● Work required
Copy every line of text in the rows below word for word, leaving out the pictures.
::: Data to examine :::
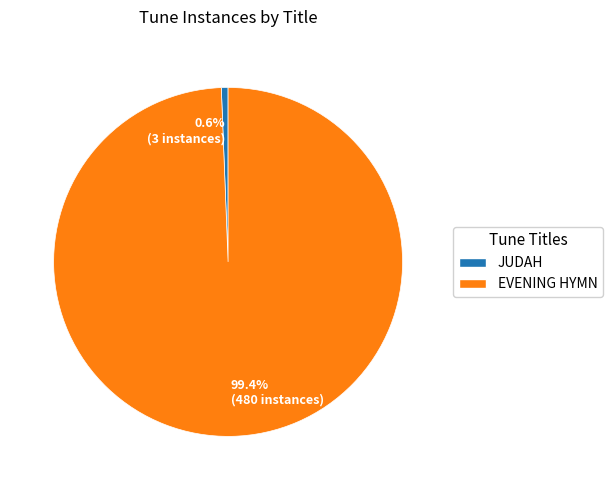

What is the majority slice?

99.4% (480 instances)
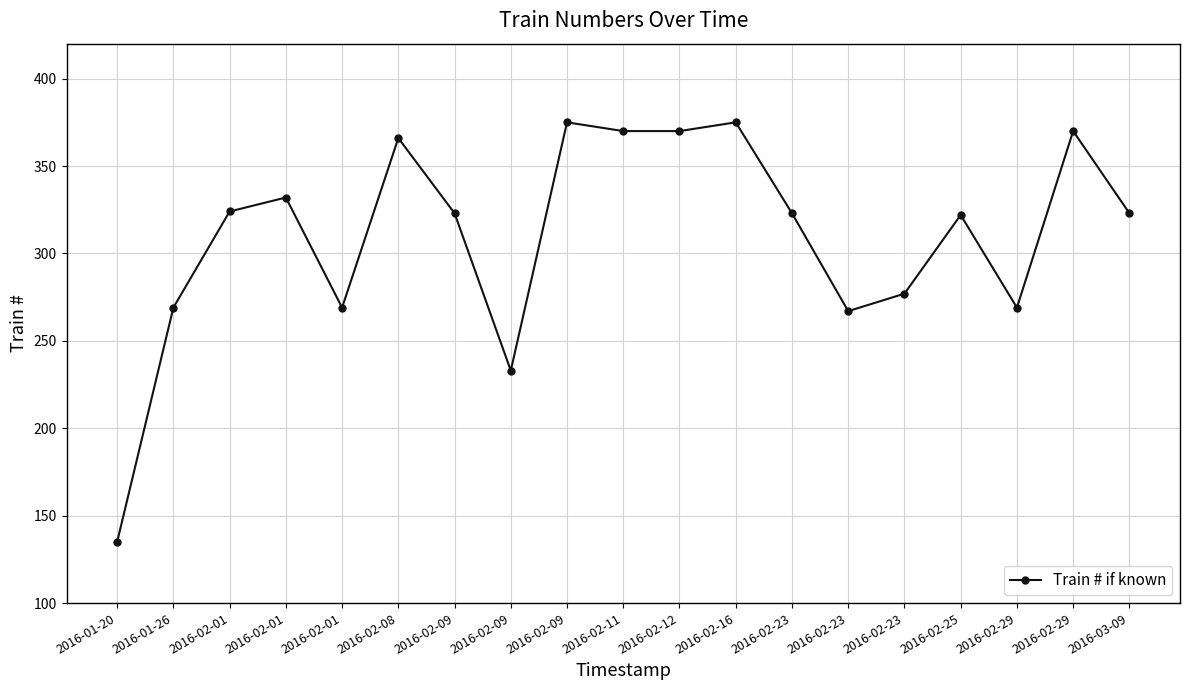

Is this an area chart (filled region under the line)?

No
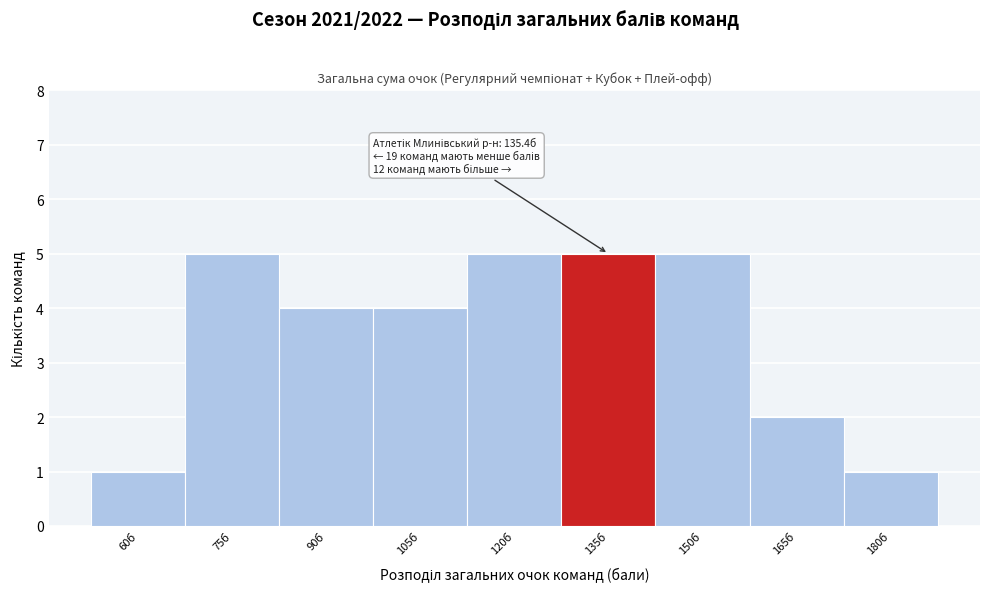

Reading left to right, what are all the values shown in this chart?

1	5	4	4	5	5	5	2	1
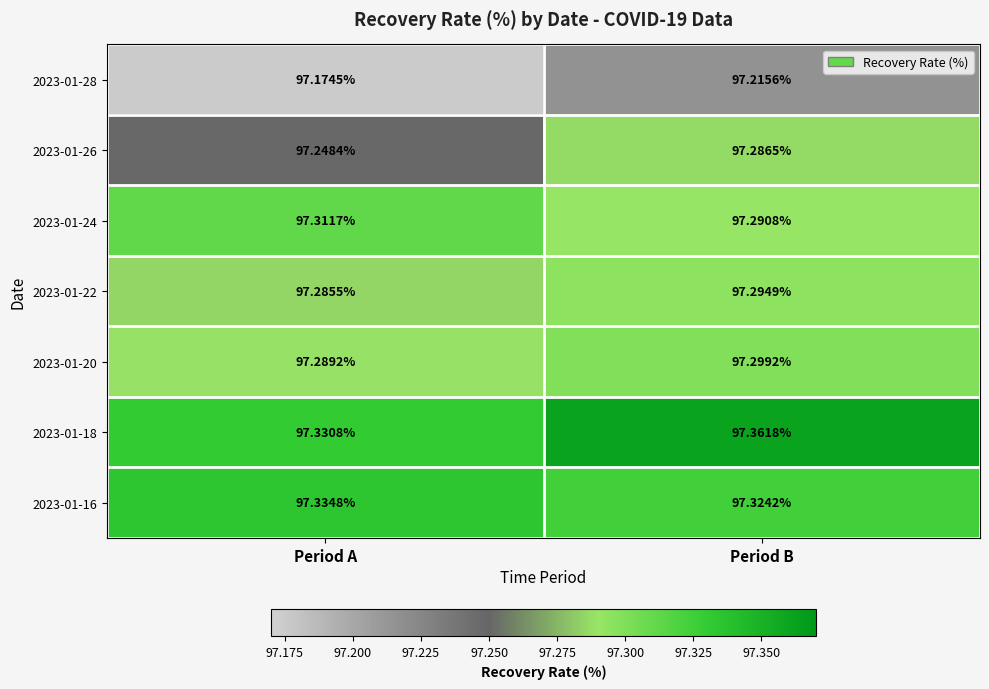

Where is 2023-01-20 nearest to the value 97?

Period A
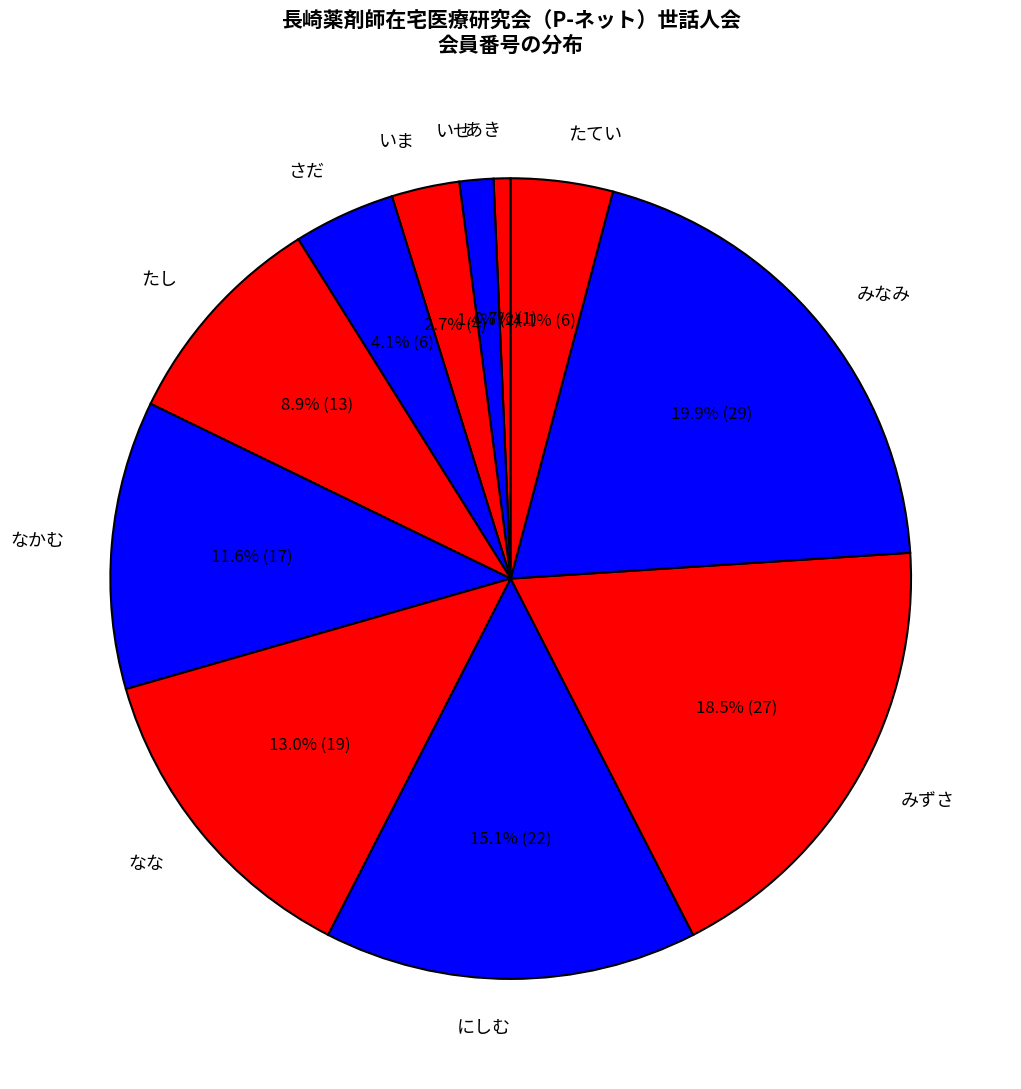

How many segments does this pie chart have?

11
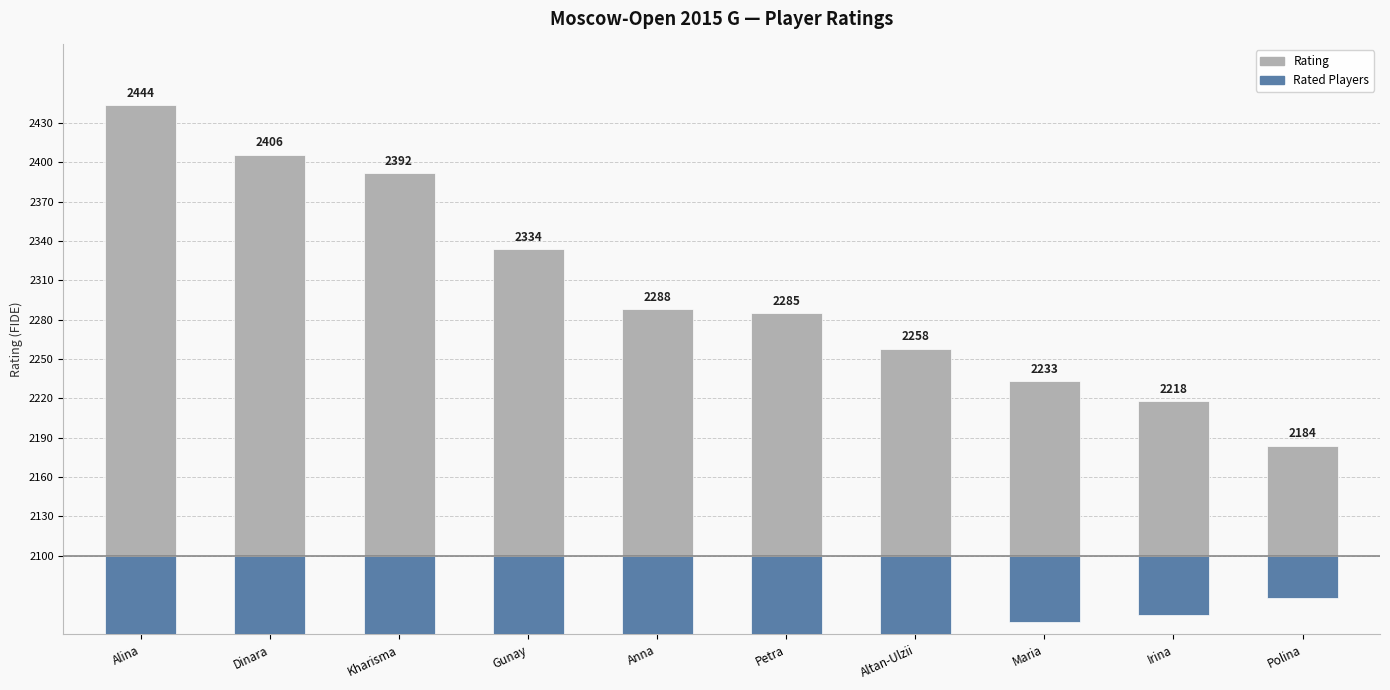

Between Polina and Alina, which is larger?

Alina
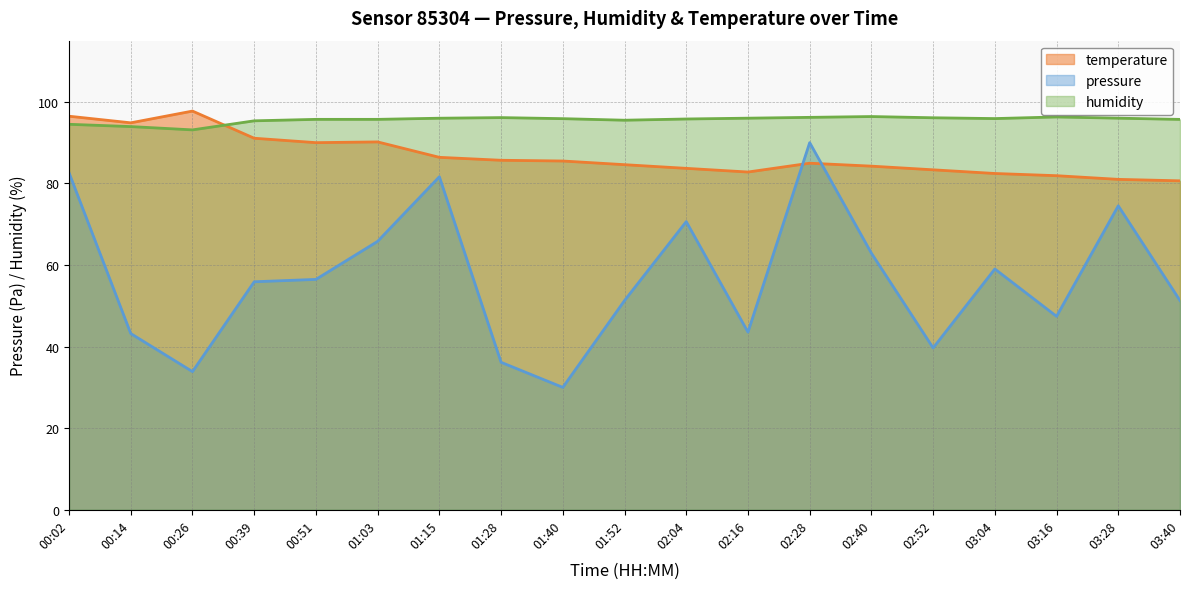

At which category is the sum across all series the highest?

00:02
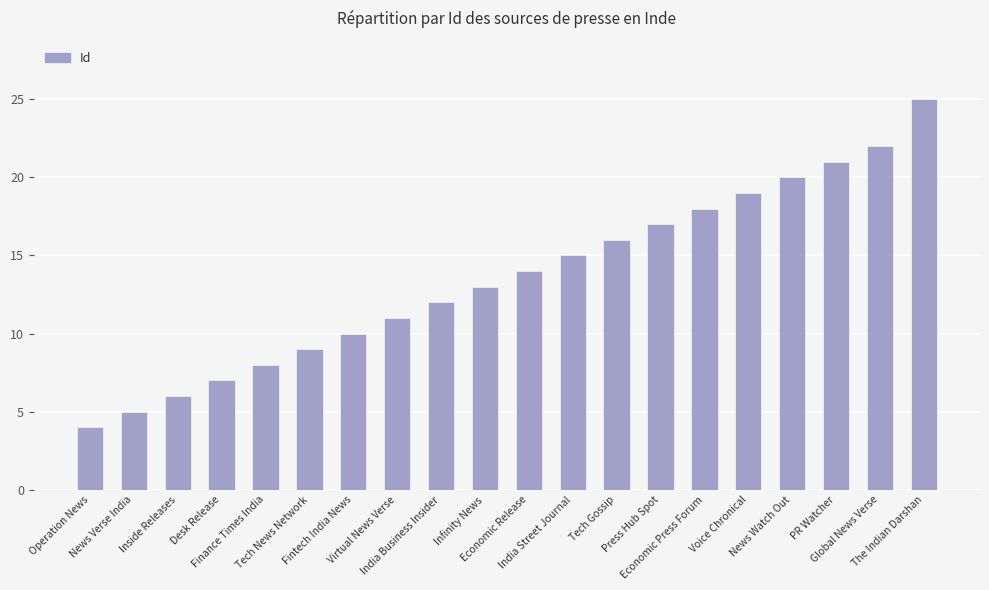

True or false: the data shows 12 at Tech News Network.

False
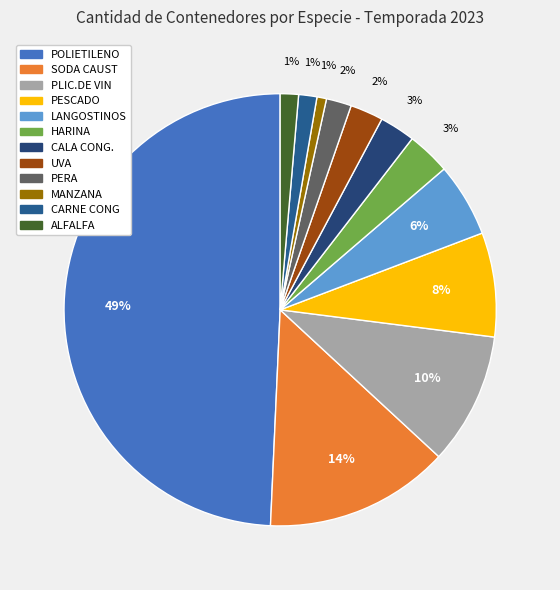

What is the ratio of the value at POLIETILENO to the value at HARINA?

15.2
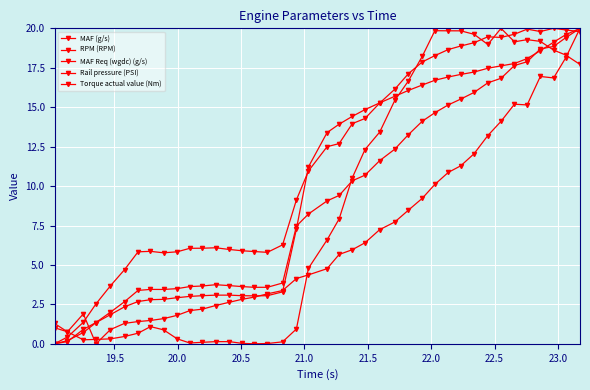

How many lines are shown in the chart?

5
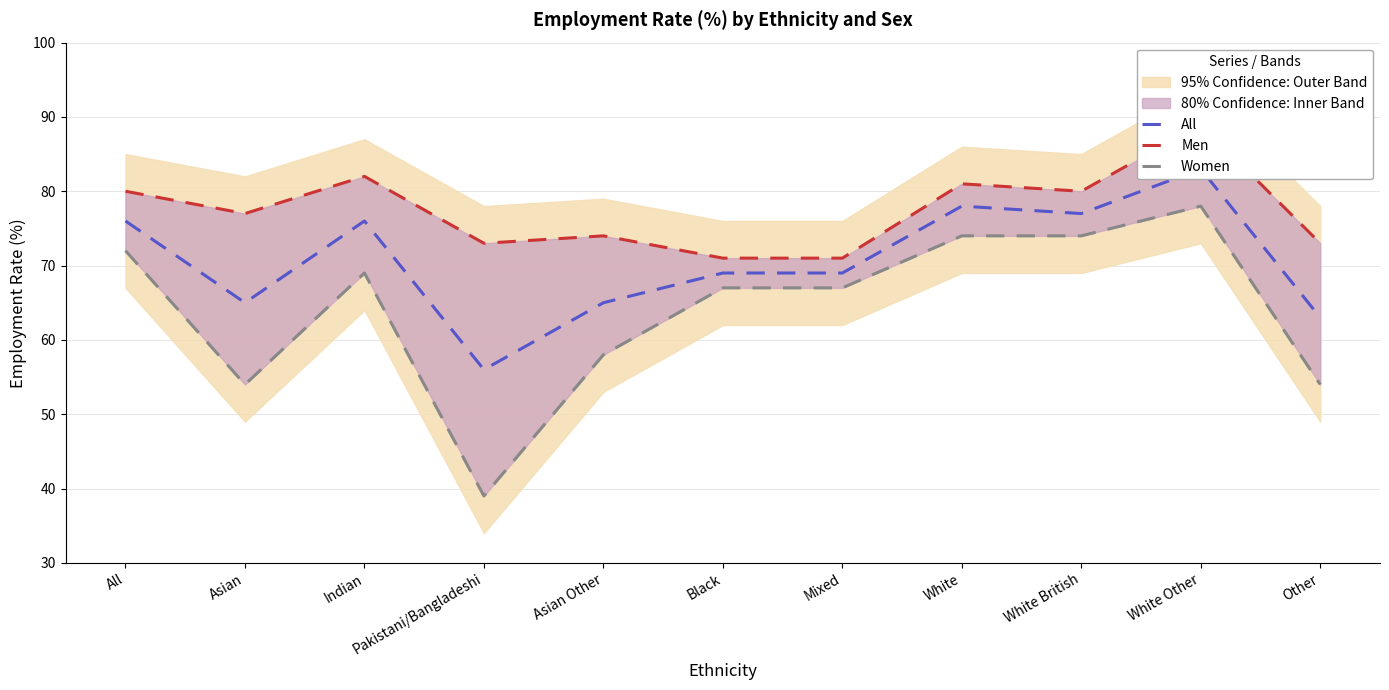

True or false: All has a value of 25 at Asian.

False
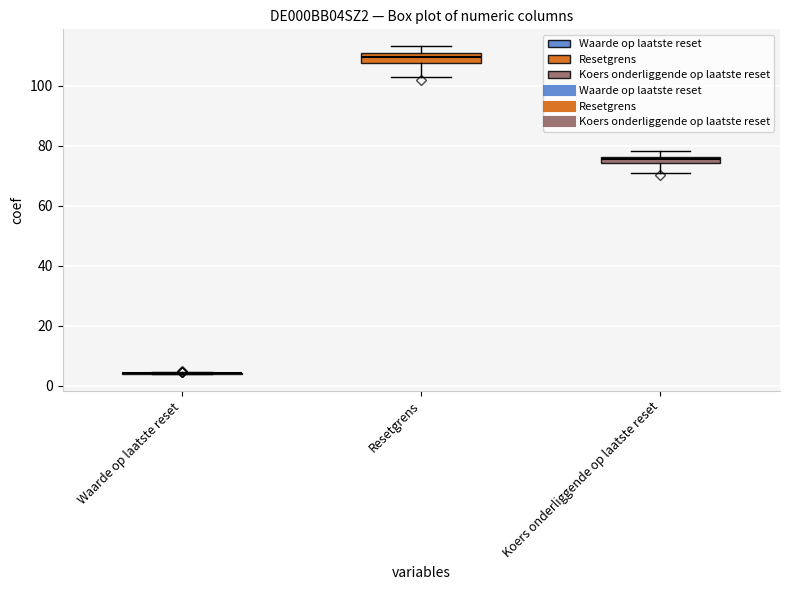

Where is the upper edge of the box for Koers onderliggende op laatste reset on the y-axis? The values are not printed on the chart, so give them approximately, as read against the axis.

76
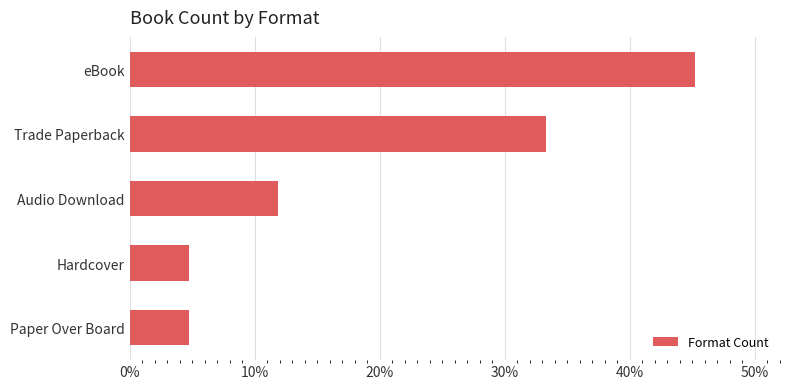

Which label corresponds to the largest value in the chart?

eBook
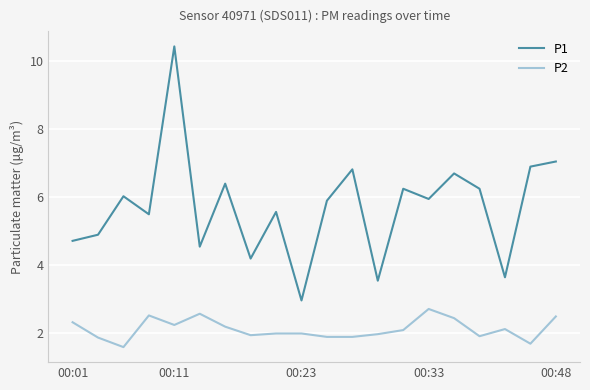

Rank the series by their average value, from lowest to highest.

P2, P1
:::
● Solution
What is the majority slice?

99.4% (480 instances)

Is this an area chart (filled region under the line)?

No

Reading left to right, what are all the values shown in this chart?

1	5	4	4	5	5	5	2	1

Where is 2023-01-20 nearest to the value 97?

Period A

How many segments does this pie chart have?

11

Between Polina and Alina, which is larger?

Alina

At which category is the sum across all series the highest?

00:02

True or false: the data shows 12 at Tech News Network.

False

What is the ratio of the value at POLIETILENO to the value at HARINA?

15.2

How many lines are shown in the chart?

5

True or false: All has a value of 25 at Asian.

False

Where is the upper edge of the box for Koers onderliggende op laatste reset on the y-axis? The values are not printed on the chart, so give them approximately, as read against the axis.

76

Which label corresponds to the largest value in the chart?

eBook

Rank the series by their average value, from lowest to highest.

P2, P1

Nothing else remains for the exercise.